The Climate Action Plan focuses on climate change strategies for the city, local businesses and local residents. According to the staff report, most actions identified by the plan are tied to reducing greenhouse gas emissions because climate change is related to increases in greenhouse gas emissions. 

But the plan also identifies adaptation strategies to increase the resilience of the city to a changing climate, and increased prevalence of threats such as blackouts, extreme heat and air pollution from wildfire smoke. 

The plan is the result of work done virtually by the Winters Climate Action Plan Development Board over roughly the past year and a half. The city was required to adopt the plan in order to meet the requirements of several state laws. 

The plan itself includes six detailed areas: adaptation and resilience; water and waste; urban forest and open space; mobility; building and infrastructure; and municipal operations.

According to the plan, the strategies identified by the document are consistent with Yolo County’s goal to be carbon-neutral by 2030. City manager Kathleen Salguero Trepa said the document will serve as a guidance document whenever the city considers the environmental impact of projects. 

“As a community, we need to meet the challenges and opportunities posed by climate change to reduce carbon emissions, promote readiness for climate impacts and conduct research to provide the best available science to guide our actions,” said Kristine Deguerre, city staff representative on the board. 

Housing element
The board also heard a presentation on the city’s draft housing element update from Beth Thompson, a consultant from the DeNova Planning Group.

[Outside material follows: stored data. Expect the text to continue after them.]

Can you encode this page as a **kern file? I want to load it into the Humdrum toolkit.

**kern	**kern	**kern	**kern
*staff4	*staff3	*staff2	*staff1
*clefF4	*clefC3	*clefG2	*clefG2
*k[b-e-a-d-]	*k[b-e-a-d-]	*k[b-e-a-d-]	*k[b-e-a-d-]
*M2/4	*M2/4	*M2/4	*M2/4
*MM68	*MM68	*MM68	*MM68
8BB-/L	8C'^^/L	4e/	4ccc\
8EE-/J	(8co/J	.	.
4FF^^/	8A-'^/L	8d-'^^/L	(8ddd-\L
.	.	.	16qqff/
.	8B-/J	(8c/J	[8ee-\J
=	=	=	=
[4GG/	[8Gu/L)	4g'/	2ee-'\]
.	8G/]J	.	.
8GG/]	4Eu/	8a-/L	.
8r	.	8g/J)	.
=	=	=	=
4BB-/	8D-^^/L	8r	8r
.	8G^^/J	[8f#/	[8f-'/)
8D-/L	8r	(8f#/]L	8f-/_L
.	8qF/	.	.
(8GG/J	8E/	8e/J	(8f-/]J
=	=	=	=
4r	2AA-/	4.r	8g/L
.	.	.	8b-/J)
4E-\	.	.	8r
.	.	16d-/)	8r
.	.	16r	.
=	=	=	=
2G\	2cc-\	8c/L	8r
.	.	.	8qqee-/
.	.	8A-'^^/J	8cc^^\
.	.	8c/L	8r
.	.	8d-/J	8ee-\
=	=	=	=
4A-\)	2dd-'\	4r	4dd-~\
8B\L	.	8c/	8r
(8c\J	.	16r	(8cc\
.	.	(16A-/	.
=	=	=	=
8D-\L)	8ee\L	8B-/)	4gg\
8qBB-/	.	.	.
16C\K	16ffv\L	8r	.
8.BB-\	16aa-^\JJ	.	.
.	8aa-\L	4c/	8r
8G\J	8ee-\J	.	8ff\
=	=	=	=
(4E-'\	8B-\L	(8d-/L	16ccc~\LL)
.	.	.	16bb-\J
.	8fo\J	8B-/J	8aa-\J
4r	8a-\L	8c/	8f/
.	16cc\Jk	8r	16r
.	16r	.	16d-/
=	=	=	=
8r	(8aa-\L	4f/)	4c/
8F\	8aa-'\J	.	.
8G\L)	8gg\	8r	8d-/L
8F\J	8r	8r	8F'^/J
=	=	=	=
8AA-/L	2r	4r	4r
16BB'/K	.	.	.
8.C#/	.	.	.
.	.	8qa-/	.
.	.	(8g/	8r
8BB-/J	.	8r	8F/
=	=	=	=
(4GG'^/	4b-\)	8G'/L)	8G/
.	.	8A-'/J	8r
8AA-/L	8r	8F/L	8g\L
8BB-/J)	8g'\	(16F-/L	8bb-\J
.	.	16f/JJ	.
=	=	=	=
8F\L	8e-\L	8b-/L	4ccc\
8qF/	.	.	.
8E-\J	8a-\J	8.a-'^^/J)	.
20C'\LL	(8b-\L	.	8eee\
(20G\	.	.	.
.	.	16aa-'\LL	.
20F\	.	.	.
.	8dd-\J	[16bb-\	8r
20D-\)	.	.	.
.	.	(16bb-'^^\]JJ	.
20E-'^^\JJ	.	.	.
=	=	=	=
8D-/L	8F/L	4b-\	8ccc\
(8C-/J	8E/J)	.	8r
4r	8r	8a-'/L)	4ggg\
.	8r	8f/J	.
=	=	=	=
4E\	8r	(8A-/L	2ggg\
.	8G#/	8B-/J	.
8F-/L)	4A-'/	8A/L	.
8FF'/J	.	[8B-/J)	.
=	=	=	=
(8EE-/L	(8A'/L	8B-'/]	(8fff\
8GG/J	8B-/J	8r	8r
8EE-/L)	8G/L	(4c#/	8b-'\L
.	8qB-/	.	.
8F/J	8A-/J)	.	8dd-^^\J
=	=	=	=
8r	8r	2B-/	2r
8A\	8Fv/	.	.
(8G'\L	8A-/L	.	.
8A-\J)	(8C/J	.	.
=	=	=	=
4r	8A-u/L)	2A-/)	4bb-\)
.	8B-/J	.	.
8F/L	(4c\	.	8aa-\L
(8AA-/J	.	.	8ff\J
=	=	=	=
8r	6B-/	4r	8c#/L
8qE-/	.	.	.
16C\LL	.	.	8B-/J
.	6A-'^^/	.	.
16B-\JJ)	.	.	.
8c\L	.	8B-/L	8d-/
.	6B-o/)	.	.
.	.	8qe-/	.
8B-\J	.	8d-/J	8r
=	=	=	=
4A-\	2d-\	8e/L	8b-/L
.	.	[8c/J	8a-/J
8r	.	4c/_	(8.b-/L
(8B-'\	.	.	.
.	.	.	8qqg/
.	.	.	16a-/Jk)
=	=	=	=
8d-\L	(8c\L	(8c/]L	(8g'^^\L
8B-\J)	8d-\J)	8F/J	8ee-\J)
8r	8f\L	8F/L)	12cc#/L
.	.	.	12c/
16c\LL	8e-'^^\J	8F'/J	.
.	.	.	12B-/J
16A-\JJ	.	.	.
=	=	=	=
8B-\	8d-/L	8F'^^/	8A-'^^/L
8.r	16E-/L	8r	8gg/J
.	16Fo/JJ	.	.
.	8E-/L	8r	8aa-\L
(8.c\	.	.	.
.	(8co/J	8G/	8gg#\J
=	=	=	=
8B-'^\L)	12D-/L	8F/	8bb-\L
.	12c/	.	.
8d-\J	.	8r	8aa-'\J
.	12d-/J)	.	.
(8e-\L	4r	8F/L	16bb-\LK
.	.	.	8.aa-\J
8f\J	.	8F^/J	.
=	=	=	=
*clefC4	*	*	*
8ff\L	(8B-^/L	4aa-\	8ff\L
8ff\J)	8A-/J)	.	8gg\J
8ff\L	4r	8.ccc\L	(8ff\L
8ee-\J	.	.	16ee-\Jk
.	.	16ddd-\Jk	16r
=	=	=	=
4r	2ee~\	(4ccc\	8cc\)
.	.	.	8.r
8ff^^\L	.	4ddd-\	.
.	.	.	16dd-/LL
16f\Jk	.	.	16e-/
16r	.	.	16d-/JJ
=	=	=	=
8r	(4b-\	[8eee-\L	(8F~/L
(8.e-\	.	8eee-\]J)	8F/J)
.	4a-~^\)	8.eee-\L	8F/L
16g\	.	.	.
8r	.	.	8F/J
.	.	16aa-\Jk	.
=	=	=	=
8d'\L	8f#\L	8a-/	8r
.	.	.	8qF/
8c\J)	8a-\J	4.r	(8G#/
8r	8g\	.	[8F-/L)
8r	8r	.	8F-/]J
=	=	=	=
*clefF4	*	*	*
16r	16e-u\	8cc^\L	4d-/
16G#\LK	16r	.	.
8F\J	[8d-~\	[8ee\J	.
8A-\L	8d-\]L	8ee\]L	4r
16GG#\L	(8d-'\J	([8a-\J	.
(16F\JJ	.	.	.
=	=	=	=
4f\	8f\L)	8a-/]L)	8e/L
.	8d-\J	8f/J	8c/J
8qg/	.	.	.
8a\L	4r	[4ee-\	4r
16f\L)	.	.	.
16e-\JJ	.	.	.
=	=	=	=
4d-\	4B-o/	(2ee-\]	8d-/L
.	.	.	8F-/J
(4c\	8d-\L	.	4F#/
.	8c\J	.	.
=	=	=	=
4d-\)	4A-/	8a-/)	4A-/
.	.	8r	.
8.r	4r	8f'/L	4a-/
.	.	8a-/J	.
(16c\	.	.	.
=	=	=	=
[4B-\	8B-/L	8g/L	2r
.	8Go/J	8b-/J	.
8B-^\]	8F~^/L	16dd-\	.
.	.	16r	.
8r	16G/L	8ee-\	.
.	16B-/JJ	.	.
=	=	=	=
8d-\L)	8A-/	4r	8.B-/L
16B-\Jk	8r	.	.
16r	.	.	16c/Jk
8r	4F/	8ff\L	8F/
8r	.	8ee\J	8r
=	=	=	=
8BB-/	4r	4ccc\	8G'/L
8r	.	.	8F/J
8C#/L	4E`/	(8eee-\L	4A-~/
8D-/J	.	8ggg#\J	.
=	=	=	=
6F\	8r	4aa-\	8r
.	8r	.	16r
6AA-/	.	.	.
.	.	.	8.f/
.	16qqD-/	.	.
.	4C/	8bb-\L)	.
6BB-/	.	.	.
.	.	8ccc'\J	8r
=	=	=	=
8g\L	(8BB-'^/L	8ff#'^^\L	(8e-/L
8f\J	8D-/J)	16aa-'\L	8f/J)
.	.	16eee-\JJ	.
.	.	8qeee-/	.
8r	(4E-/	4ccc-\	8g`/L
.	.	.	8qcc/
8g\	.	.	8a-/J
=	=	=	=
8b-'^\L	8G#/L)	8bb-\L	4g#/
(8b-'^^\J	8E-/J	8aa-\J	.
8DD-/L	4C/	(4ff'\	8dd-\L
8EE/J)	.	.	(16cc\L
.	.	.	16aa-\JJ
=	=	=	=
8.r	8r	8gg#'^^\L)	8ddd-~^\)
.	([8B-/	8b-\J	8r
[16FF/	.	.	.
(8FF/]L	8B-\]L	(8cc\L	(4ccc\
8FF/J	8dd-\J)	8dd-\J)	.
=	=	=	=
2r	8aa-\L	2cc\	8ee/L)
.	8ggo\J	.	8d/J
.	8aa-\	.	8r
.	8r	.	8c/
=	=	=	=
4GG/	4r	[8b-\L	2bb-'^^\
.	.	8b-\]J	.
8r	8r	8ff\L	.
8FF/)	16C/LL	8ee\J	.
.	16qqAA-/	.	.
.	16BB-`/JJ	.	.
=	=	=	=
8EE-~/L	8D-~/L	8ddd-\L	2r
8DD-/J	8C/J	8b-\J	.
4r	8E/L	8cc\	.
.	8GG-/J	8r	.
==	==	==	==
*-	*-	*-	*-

Thompson said much of the housing requirements and standards of the element are prescribed by state law, but the community also has a say because. She detailed the results of a survey given out earlier this year, which received 140 responses. 

Around 56 percent of Respondents who don’t own a home in Winters, but who indicated that they wish to have one, indicated that not being able to find a house in their price range was their primary obstacle. The majority of Winters respondents, 54 percent, also believe the range of housing options available in Winters don’t meet their needs. 

And, according to the survey respondents, the types of housing most needed in the city are small single-family detached homes of less that 2,000 square feet (53 percent); condominiums or town homes (51 percent); and duplex, triplex and fourplex units (64 percent).

Top housing priorities of respondents include: providing more housing for all income levels, making housing affordable to working families and ensuring that children who grow up in Winters can afford to live in Winters.